# Supplied records start

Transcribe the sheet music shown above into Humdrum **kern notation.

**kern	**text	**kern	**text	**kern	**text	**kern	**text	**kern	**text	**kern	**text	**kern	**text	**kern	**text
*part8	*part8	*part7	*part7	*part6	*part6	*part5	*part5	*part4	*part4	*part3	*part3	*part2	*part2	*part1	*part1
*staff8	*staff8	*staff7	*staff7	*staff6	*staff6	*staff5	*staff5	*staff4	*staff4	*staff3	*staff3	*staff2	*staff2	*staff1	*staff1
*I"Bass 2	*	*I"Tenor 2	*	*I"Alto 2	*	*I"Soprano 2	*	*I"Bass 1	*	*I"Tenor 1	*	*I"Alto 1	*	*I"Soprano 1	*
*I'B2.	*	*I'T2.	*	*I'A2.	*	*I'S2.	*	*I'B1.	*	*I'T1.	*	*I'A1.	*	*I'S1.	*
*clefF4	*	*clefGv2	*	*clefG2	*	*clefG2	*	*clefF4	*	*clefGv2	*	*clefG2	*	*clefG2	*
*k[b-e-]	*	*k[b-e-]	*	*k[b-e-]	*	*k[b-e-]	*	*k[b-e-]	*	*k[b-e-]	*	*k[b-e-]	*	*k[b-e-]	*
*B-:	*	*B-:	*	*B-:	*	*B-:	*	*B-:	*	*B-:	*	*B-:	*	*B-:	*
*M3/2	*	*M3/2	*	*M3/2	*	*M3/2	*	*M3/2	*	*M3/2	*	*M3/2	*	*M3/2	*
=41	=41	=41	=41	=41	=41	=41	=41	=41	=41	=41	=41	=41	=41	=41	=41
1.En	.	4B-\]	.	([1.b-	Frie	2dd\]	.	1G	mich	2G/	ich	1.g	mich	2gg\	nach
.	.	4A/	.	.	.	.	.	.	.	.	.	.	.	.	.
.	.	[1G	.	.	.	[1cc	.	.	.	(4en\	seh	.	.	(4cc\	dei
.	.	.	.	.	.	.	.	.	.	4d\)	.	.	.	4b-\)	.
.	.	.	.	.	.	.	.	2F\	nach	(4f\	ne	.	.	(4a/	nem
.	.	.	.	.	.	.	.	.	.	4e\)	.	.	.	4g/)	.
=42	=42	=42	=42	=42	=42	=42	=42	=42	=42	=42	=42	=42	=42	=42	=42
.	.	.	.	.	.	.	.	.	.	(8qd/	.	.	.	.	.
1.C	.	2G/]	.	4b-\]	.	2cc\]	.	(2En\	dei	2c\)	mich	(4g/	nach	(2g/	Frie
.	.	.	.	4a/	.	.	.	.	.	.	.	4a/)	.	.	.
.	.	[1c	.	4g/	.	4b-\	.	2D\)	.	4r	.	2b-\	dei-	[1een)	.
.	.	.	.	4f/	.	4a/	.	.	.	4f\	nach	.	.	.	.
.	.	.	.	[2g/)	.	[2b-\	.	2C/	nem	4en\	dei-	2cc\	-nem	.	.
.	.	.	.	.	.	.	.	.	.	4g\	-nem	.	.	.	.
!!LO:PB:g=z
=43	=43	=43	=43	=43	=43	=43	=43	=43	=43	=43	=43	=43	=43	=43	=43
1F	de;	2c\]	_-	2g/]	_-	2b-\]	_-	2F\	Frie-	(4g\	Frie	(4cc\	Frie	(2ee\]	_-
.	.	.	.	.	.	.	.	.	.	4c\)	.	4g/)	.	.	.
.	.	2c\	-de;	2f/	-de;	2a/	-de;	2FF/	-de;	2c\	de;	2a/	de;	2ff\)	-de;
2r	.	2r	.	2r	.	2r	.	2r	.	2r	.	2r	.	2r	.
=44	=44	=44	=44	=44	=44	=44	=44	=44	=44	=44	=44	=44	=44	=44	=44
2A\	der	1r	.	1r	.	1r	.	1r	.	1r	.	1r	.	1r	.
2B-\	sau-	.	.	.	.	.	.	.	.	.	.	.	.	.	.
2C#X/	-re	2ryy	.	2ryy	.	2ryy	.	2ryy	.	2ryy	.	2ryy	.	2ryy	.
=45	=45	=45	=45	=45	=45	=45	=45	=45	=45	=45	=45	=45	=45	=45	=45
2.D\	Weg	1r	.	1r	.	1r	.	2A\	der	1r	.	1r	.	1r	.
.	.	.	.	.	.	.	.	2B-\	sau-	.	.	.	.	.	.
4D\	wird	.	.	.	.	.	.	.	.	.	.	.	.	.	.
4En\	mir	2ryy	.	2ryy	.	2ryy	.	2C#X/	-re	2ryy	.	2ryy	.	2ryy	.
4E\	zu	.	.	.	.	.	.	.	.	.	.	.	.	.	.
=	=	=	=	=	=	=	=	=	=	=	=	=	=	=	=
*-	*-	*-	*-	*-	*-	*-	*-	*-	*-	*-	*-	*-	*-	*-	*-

# Supplied records end

→ Challenge: Report every line of the listing that contains the string "mich", copying each line in full.

→ Solution for this task:
1.En	.	4B-\]	.	([1.b-	Frie	2dd\]	.	1G	mich	2G/	ich	1.g	mich	2gg\	nach
1.C	.	2G/]	.	4b-\]	.	2cc\]	.	(2En\	dei	2c\)	mich	(4g/	nach	(2g/	Frie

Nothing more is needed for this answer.